▶ _TASK INPUT_
*** Block opens ***

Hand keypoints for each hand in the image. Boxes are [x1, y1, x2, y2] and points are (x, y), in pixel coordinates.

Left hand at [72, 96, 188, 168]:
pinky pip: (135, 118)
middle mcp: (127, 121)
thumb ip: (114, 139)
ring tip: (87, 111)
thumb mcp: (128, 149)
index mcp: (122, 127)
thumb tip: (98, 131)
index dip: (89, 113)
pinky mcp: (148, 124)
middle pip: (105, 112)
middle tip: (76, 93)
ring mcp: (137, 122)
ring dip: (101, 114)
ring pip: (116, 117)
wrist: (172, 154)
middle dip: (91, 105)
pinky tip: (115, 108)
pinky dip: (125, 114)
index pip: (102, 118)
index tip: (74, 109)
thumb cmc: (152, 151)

*** Block closes ***

▶ _EXERCISE REQUIREMENTS_
Where a line contains "index mcp: (122, 127)", begin there and output each line through the end of the data above, exactly; give no other lines.

▶ _RESULT OF THIS TASK_
index mcp: (122, 127)
thumb tip: (98, 131)
index dip: (89, 113)
pinky mcp: (148, 124)
middle pip: (105, 112)
middle tip: (76, 93)
ring mcp: (137, 122)
ring dip: (101, 114)
ring pip: (116, 117)
wrist: (172, 154)
middle dip: (91, 105)
pinky tip: (115, 108)
pinky dip: (125, 114)
index pip: (102, 118)
index tip: (74, 109)
thumb cmc: (152, 151)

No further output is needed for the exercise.